-- What is being asked --
Leaving out the pictures, copy each record below exactly.

-- Given information --

((

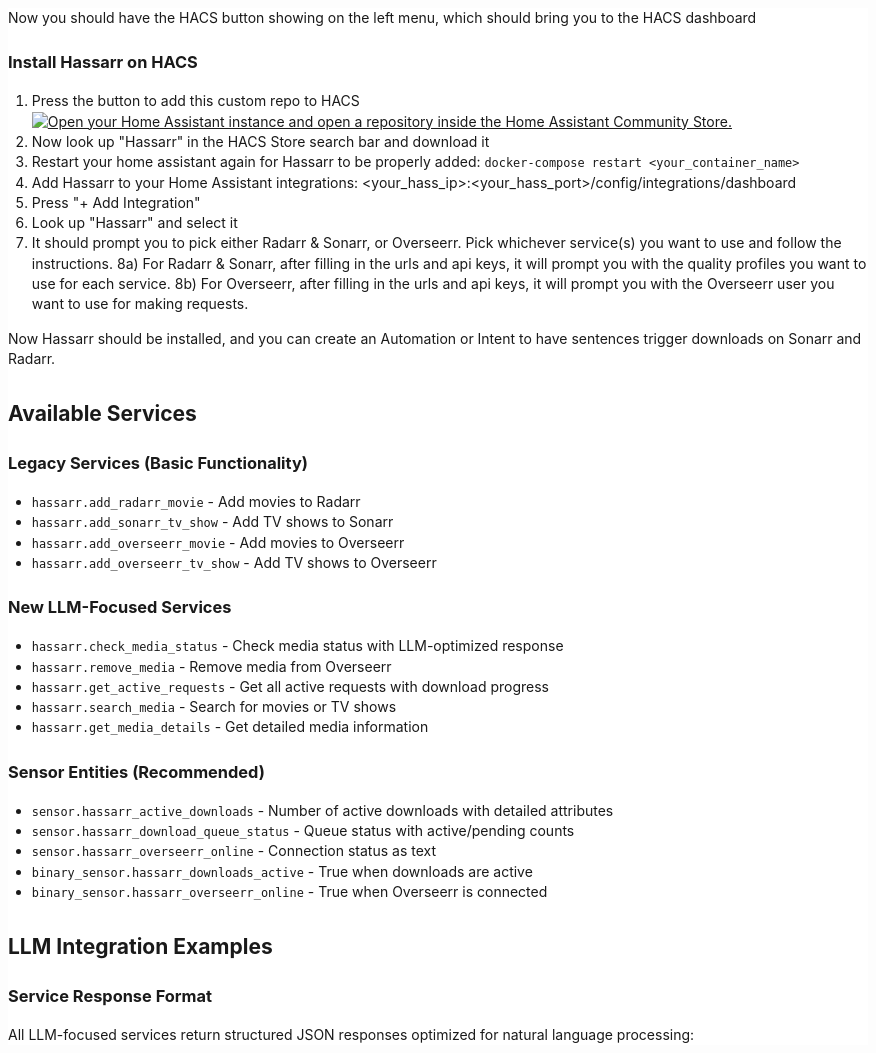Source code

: Now you should have the HACS button showing on the left menu, which should bring you to the HACS dashboard

### Install Hassarr on HACS
1) Press the button to add this custom repo to HACS
[![Open your Home Assistant instance and open a repository inside the Home Assistant Community Store.](https://my.home-assistant.io/badges/hacs_repository.svg)](https://my.home-assistant.io/redirect/hacs_repository/?owner=frankthetank001&repository=Hassarr&category=Integration)
2) Now look up "Hassarr" in the HACS Store search bar and download it
3) Restart your home assistant again for Hassarr to be properly added: `docker-compose restart <your_container_name>`
4) Add Hassarr to your Home Assistant integrations: <your_hass_ip>:<your_hass_port>/config/integrations/dashboard
5) Press "+ Add Integration"
6) Look up "Hassarr" and select it
7) It should prompt you to pick either Radarr & Sonarr, or Overseerr. Pick whichever service(s) you want to use and follow the instructions.
8a) For Radarr & Sonarr, after filling in the urls and api keys, it will prompt you with the quality profiles you want to use for each service.
8b) For Overseerr, after filling in the urls and api keys, it will prompt you with the Overseerr user you want to use for making requests. 

Now Hassarr should be installed, and you can create an Automation or Intent to have sentences trigger downloads on Sonarr and Radarr.

## Available Services

### Legacy Services (Basic Functionality)
- `hassarr.add_radarr_movie` - Add movies to Radarr
- `hassarr.add_sonarr_tv_show` - Add TV shows to Sonarr
- `hassarr.add_overseerr_movie` - Add movies to Overseerr
- `hassarr.add_overseerr_tv_show` - Add TV shows to Overseerr

### New LLM-Focused Services
- `hassarr.check_media_status` - Check media status with LLM-optimized response
- `hassarr.remove_media` - Remove media from Overseerr
- `hassarr.get_active_requests` - Get all active requests with download progress
- `hassarr.search_media` - Search for movies or TV shows
- `hassarr.get_media_details` - Get detailed media information

### Sensor Entities (Recommended)
- `sensor.hassarr_active_downloads` - Number of active downloads with detailed attributes
- `sensor.hassarr_download_queue_status` - Queue status with active/pending counts
- `sensor.hassarr_overseerr_online` - Connection status as text
- `binary_sensor.hassarr_downloads_active` - True when downloads are active
- `binary_sensor.hassarr_overseerr_online` - True when Overseerr is connected

## LLM Integration Examples

### Service Response Format
All LLM-focused services return structured JSON responses optimized for natural language processing:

))

-- Answer to the problem --
Source code

: Now you should have the HACS button showing on the left menu, which should bring you to the HACS dashboard

### Install Hassarr on HACS
1) Press the button to add this custom repo to HACS
[![Open your Home Assistant instance and open a repository inside the Home Assistant Community Store.](https://my.home-assistant.io/badges/hacs_repository.svg)](https://my.home-assistant.io/redirect/hacs_repository/?owner=frankthetank001&repository=Hassarr&category=Integration)
2) Now look up "Hassarr" in the HACS Store search bar and download it
3) Restart your home assistant again for Hassarr to be properly added: `docker-compose restart <your_container_name>`
4) Add Hassarr to your Home Assistant integrations: <your_hass_ip>:<your_hass_port>/config/integrations/dashboard
5) Press "+ Add Integration"
6) Look up "Hassarr" and select it
7) It should prompt you to pick either Radarr & Sonarr, or Overseerr. Pick whichever service(s) you want to use and follow the instructions.
8a) For Radarr & Sonarr, after filling in the urls and api keys, it will prompt you with the quality profiles you want to use for each service.
8b) For Overseerr, after filling in the urls and api keys, it will prompt you with the Overseerr user you want to use for making requests. 

Now Hassarr should be installed, and you can create an Automation or Intent to have sentences trigger downloads on Sonarr and Radarr.

## Available Services

### Legacy Services (Basic Functionality)
- `hassarr.add_radarr_movie` - Add movies to Radarr
- `hassarr.add_sonarr_tv_show` - Add TV shows to Sonarr
- `hassarr.add_overseerr_movie` - Add movies to Overseerr
- `hassarr.add_overseerr_tv_show` - Add TV shows to Overseerr

### New LLM-Focused Services
- `hassarr.check_media_status` - Check media status with LLM-optimized response
- `hassarr.remove_media` - Remove media from Overseerr
- `hassarr.get_active_requests` - Get all active requests with download progress
- `hassarr.search_media` - Search for movies or TV shows
- `hassarr.get_media_details` - Get detailed media information

### Sensor Entities (Recommended)
- `sensor.hassarr_active_downloads` - Number of active downloads with detailed attributes
- `sensor.hassarr_download_queue_status` - Queue status with active/pending counts
- `sensor.hassarr_overseerr_online` - Connection status as text
- `binary_sensor.hassarr_downloads_active` - True when downloads are active
- `binary_sensor.hassarr_overseerr_online` - True when Overseerr is connected

## LLM Integration Examples

### Service Response Format
All LLM-focused services return structured JSON responses optimized for natural language processing:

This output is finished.